Records excerpted from a collection
● ● ●

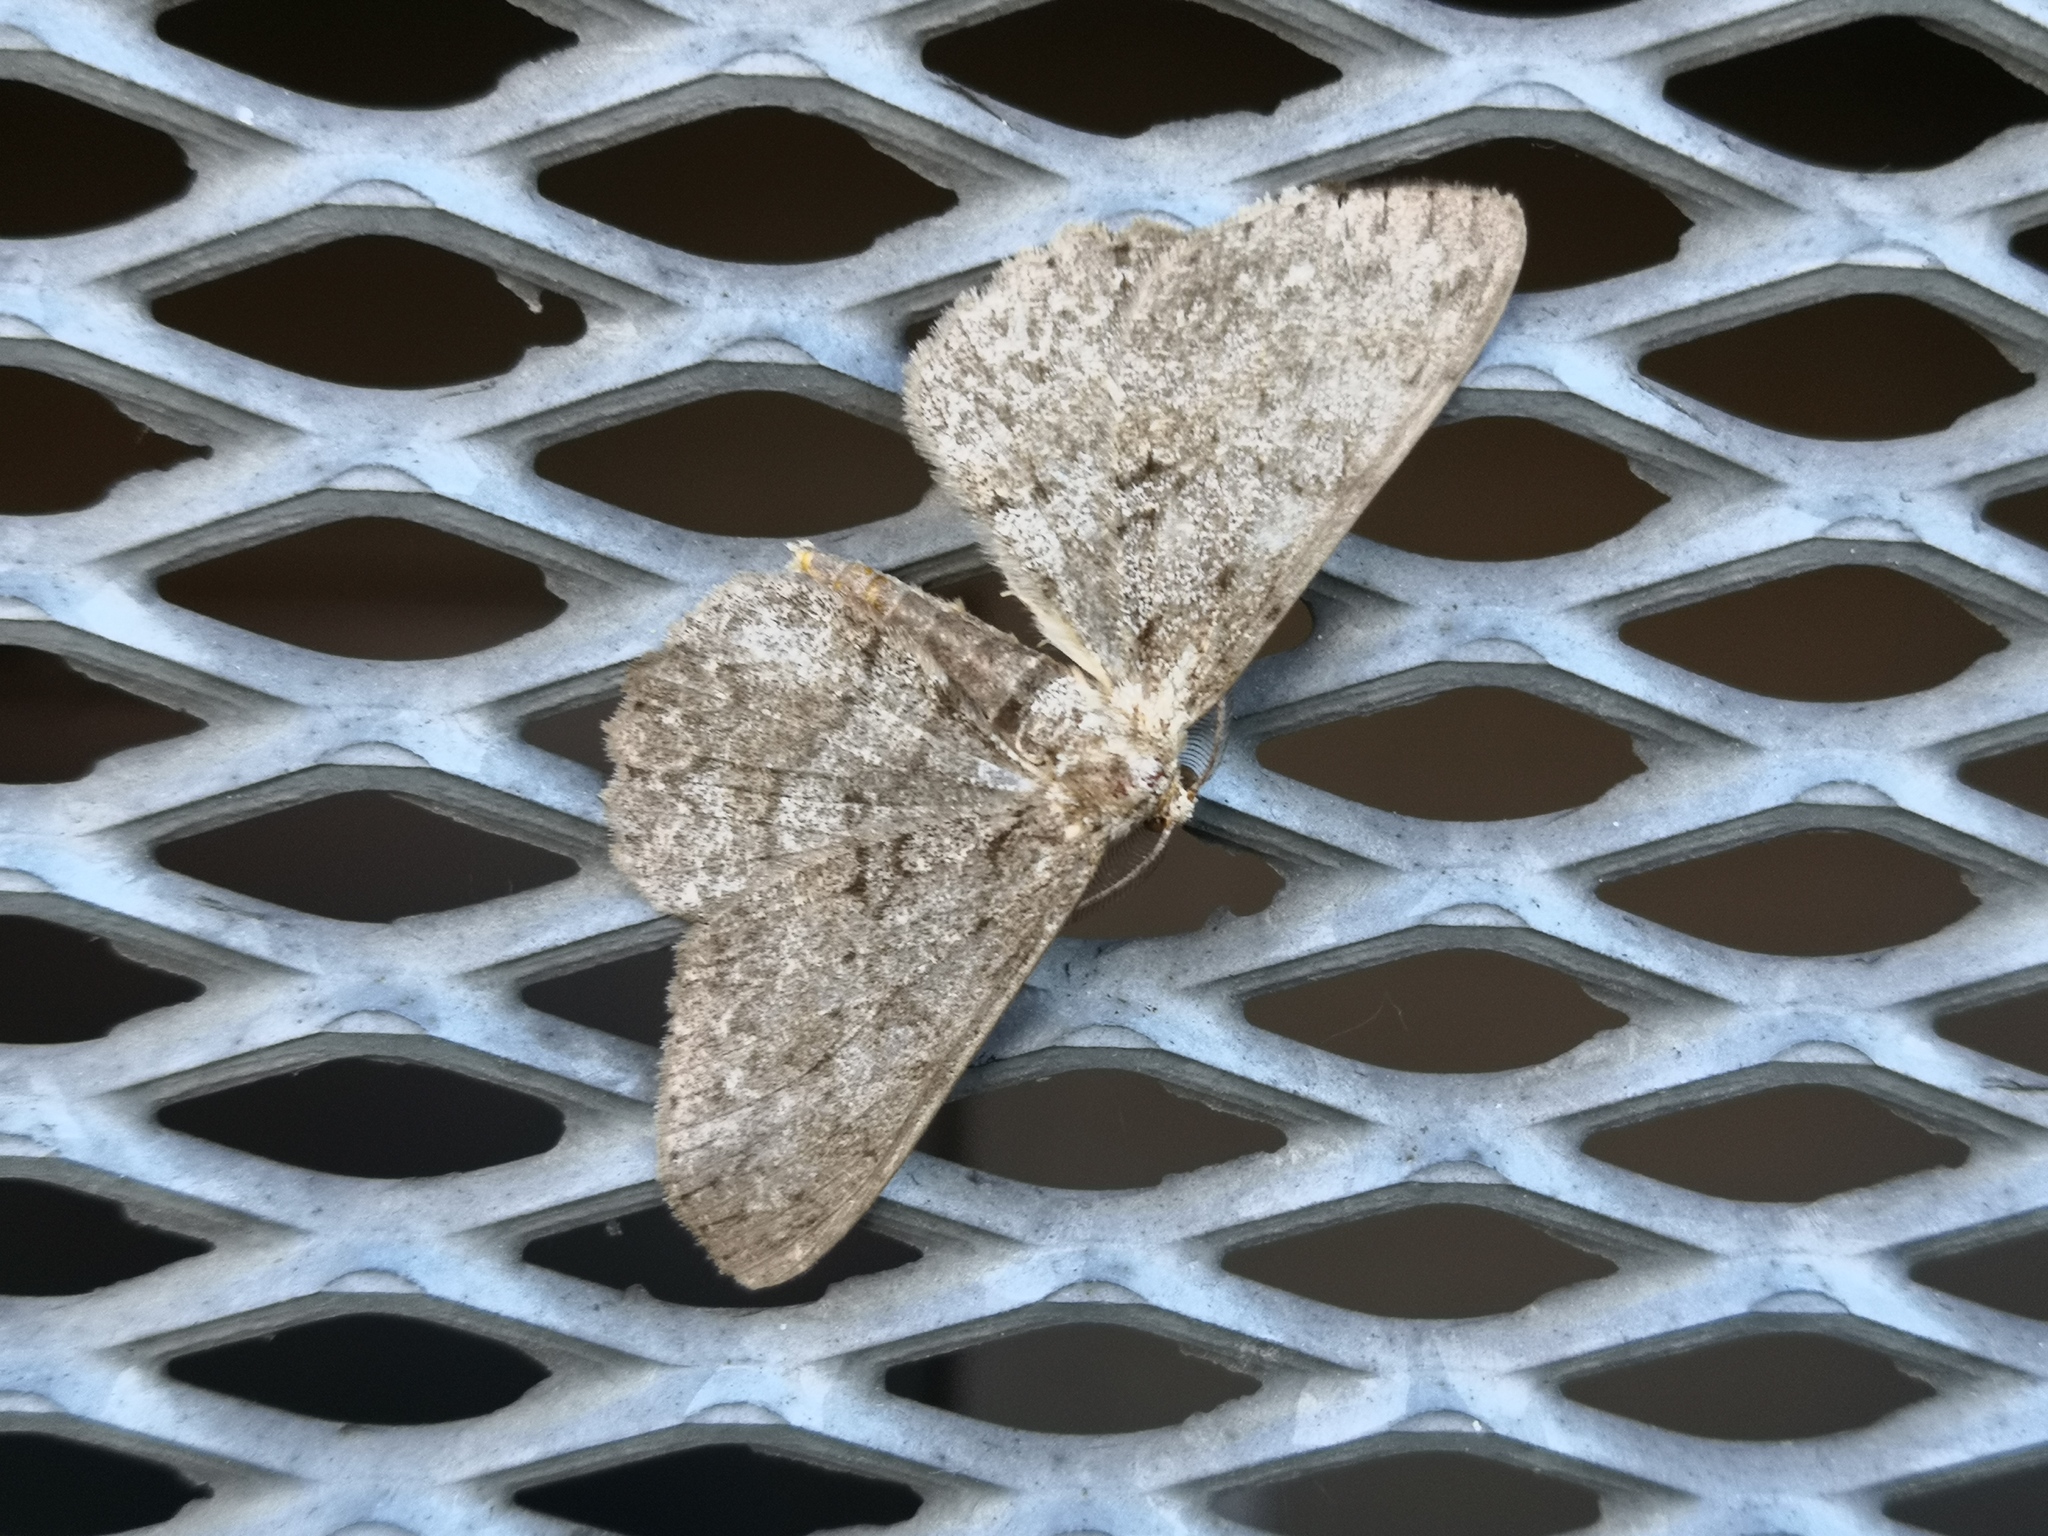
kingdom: Animalia
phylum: Arthropoda
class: Insecta
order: Lepidoptera
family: Geometridae
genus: Hypomecis
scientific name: Hypomecis punctinalis
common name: Pale oak beauty
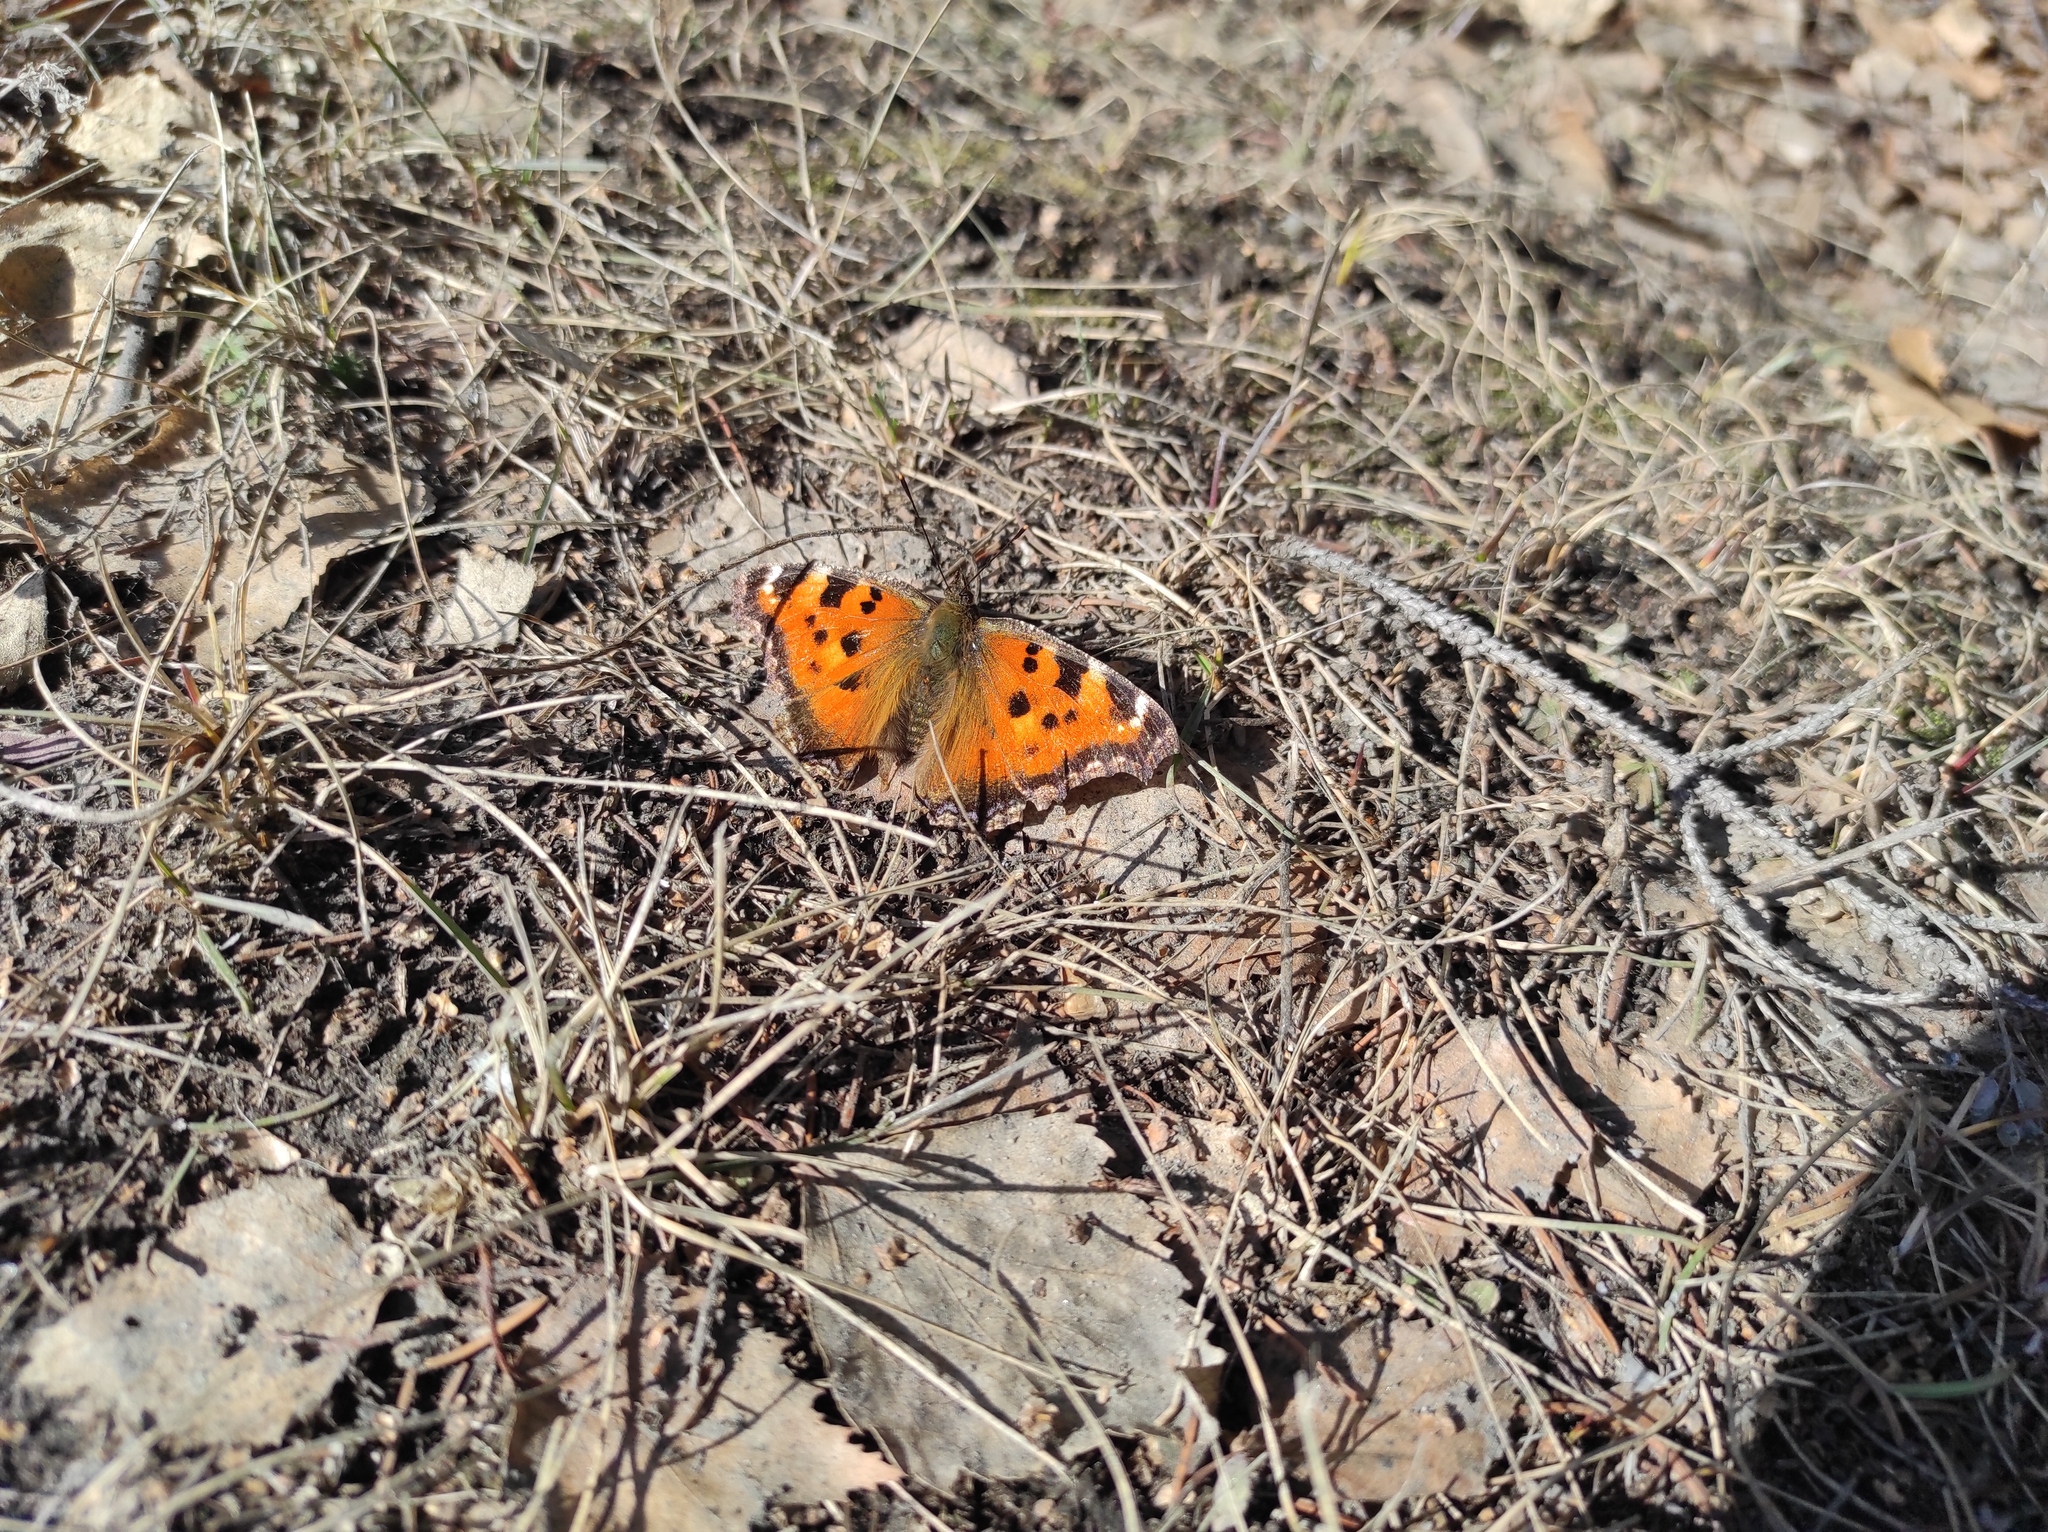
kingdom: Animalia
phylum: Arthropoda
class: Insecta
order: Lepidoptera
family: Nymphalidae
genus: Nymphalis
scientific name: Nymphalis xanthomelas
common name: Scarce tortoiseshell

● ● ●

• **Short problem**
Present these lines as a Markdown table with a Row column for the row number and a Line column for the line, skipping any blank lines. Leave the pictures out of the table.

• **Solution**
| Row | Line |
|---|---|
| 1 | kingdom: Animalia |
| 2 | phylum: Arthropoda |
| 3 | class: Insecta |
| 4 | order: Lepidoptera |
| 5 | family: Geometridae |
| 6 | genus: Hypomecis |
| 7 | scientific name: Hypomecis punctinalis |
| 8 | common name: Pale oak beauty |
| 9 | kingdom: Animalia |
| 10 | phylum: Arthropoda |
| 11 | class: Insecta |
| 12 | order: Lepidoptera |
| 13 | family: Nymphalidae |
| 14 | genus: Nymphalis |
| 15 | scientific name: Nymphalis xanthomelas |
| 16 | common name: Scarce tortoiseshell |